Dès qu’on entre dans la ville féerique, le cauchemar de la famine est déjà presque oublié, malgré la désolation des campagnes, la désolation qui de jour en jour augmente et s’approche ; les gens sont riches, ici, pour acheter des graines ; les gens ont de l’eau encore pour entretenir les jardins, et on vend les roses roses à pleins paniers sur les places, pour les parfums ou les parures.

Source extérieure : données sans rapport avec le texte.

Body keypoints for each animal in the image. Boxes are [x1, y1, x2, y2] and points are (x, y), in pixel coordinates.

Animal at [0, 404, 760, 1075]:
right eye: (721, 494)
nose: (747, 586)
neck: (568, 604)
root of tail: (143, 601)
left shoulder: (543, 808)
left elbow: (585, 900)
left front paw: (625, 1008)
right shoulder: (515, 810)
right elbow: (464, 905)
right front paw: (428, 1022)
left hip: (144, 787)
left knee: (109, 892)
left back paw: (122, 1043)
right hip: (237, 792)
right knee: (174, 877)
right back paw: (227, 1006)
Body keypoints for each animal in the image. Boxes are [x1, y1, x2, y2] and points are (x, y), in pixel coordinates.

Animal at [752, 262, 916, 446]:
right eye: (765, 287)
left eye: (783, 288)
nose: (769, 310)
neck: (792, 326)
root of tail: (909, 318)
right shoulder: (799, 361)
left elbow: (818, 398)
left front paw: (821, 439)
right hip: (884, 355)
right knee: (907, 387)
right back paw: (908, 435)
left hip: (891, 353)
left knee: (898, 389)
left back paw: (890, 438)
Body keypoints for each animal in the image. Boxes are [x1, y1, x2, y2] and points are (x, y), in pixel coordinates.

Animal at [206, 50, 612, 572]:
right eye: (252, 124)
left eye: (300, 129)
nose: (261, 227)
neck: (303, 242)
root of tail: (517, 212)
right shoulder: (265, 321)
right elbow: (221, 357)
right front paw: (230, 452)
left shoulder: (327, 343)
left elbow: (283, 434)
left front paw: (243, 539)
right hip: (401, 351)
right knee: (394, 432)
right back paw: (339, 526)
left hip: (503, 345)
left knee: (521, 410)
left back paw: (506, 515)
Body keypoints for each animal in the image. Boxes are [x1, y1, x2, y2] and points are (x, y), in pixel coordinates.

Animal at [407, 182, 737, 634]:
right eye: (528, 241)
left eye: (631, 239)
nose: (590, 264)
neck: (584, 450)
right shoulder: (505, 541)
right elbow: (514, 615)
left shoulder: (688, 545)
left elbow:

C’est une ville de Brahma, et cependant les turbans y règnent comme en pays de Mahomet ; — des turbans très particuliers, il est vrai, qui s’enroulent toujours sur une forme rigide et qui, suivant les castes et les situations, varient à l’infini. Les uns ressemblent à une conque marine, les autres à un chaperon Louis XI, à un escoffion, ou encore à un bicorne aux longues ailes relevées. Ils sont en soie écarlate, fleur de pêcher, aurore, jaune soufre ou vert céladon ; comme à Hyderabad, leurs nuances fraîches éclatent sur la blancheur des foules et la blancheur des rues. — Quant au signe de Çiva sur les fronts, il devient ici une sorte de papillon blanc, très soigneusement

  1. A environ 80 lieues dans l’est de Jeypore.